Pasaran más de mil años…
Por: Iván Terán
Bajando la adrenalina que el verano dejó, ya con los
hijos en las escuelas y las lluvias emigrando, llega la temporada otoñal
con las películas que poseen el drama y el interés para un público
mayor. Es este el caso de La Casa del Lago, filme del argentino Alejandro
Agresti, que nos presenta una historia de pasión a la distancia sólo
que en tiempo, no en espacio de una médica solitaria que solía
vivir en una casa junto al lago, comienza a intercambiar cartas con su nuevo
residente, un arquitecto frustrado, sólo para darse cuenta que los
dos viven ahí, aunque en épocas distintas y su único
medio de comunicación es el buzón de la residencia.

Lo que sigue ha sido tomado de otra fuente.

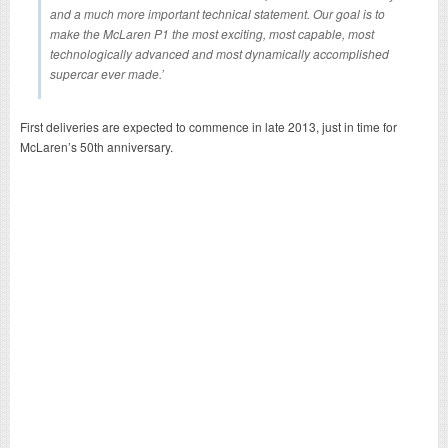
and a much more important technical statement. Our goal is to
make the McLaren P1 the most exciting, most capable, most
technologically advanced and most dynamically accomplished
supercar ever made.’
First deliveries are expected to commence in late 2013, just in time for
McLaren’s 50th anniversary.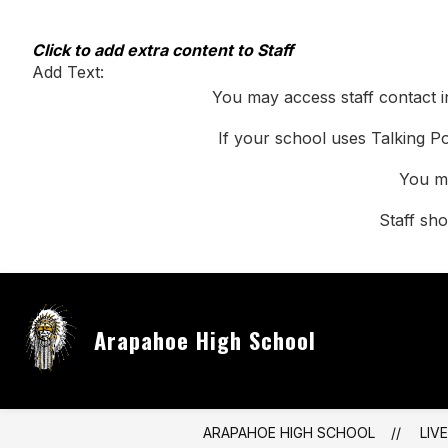
Skip
to
content
Click to add extra content to Staff
Add Text:
You may access staff contact i
If your school uses Talking Po
You ma
Staff sh
Arapahoe High School
ARAPAHOE HIGH SCHOOL
LIV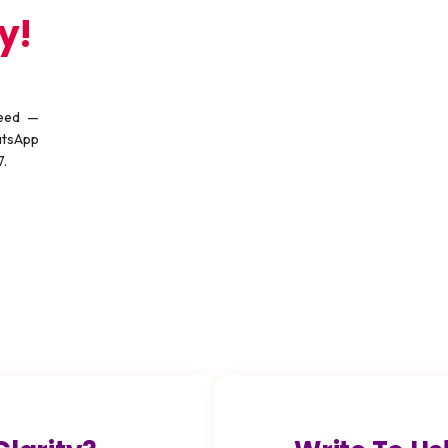
y!
need —
atsApp
7.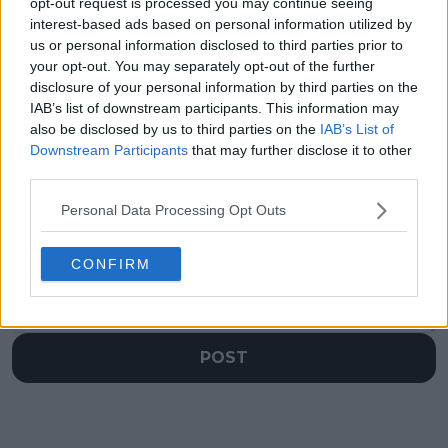
Open Rotterdam
Open 2025 featuring
opt-out request is processed you may continue seeing
Final: Carlos Alcaraz
Taylor Fritz, Tommy
interest-based ads based on personal information utilized by
meets Alex de Minaur
Paul and Alex
us or personal information disclosed to third parties prior to
as top seed meets
Michelsen
your opt-out. You may separately opt-out of the further
imperious Aussie
disclosure of your personal information by third parties on the
IAB’s list of downstream participants. This information may
also be disclosed by us to third parties on the
IAB’s List of
Downstream Participants
that may further disclose it to other
third parties.
Write a comment
Personal Data Processing Opt Outs
CONFIRM
POST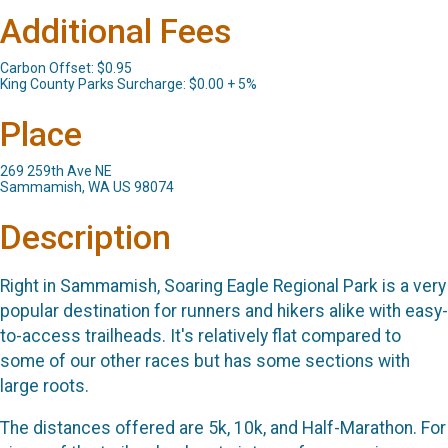
Additional Fees
Carbon Offset: $0.95
King County Parks Surcharge: $0.00 + 5%
Place
269 259th Ave NE
Sammamish, WA US 98074
Description
Right in Sammamish, Soaring Eagle Regional Park is a very
popular destination for runners and hikers alike with easy-
to-access trailheads. It's relatively flat compared to
some of our other races but has some sections with
large roots.
The distances offered are 5k, 10k, and Half-Marathon. For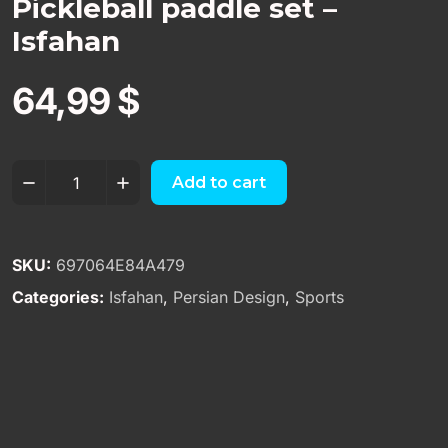
Pickleball paddle set –
Isfahan
64,99
$
Add to cart
SKU:
697064E84A479
Categories:
Isfahan
,
Persian Design
,
Sports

Basada en la película Surcoreana Siworae, retoma la premisa de no
tener a dos enamorados separados por circunstancias (muy explotado en los
tiempos de guerra) y en lugares distantes pero profesándose amor eterno,
sino que en este caso el vive en el año 2004 (Keannu Reeves) y ella
en el 2006 (Sandra Bullock). Nuevamente, esta pareja de actores hacen uso
de su buena química en pantalla y logran conducir al espectador a su
romanticismo fantástico de manera sencilla. Su paciencia y profundidad
en una relación, si la podemos llamar así, es el la clave para
hacer creíble su situación, a pesar de algunos malos tinos del
guión.
Además, como mencionábamos arriba, la cinta viene a dar marcha
atrás con una taquilla atiborrada de cine de terror, para ofrecerle
ese espacio íntimo que siempre será sala de cine en compañía
de la media naranja.
De esta manera, el filme se convierte en una ida obligada, casi de rehén
para toda pareja (de esta no nos escaparemos querido lector), pero no por
ello una pérdida de tiempo. El filme retrata la ciudad de Chicago de
manera nostálgica, festín para los sentidos, además de
hacer a la ya mencionada casa un lugar ideal para un atardecer en buena compañía,
convirtiéndose en casi un personaje más (Este casi pertenece
a la falta de consistencia del guión y una que otra vuelta de tuerca
que hay por ahí).
En balance, un filme entretenido, sobrio, con la presencia de Christopher
Plummer, quien siempre brinda esa estampa en el cuadro actoral de reparto.
Un producto que pudo ser más refinado, pero como opera prima del argentino,
esperaremos un desquite. No tendrá todas las herramientas pero en estas
fechas, un filme así no las necesita para hacerse notar. El amor cambia
las cosas y para todas aquellas que adoran el suspirar, abrazarán la
idea del amor que cambia toda una vida. La fantasía y el romance esperan
en la sala y ella ya esta cobrando el vale por haberla llevado a Superman
Regresa o Miami Vice. Este domingo es de cine.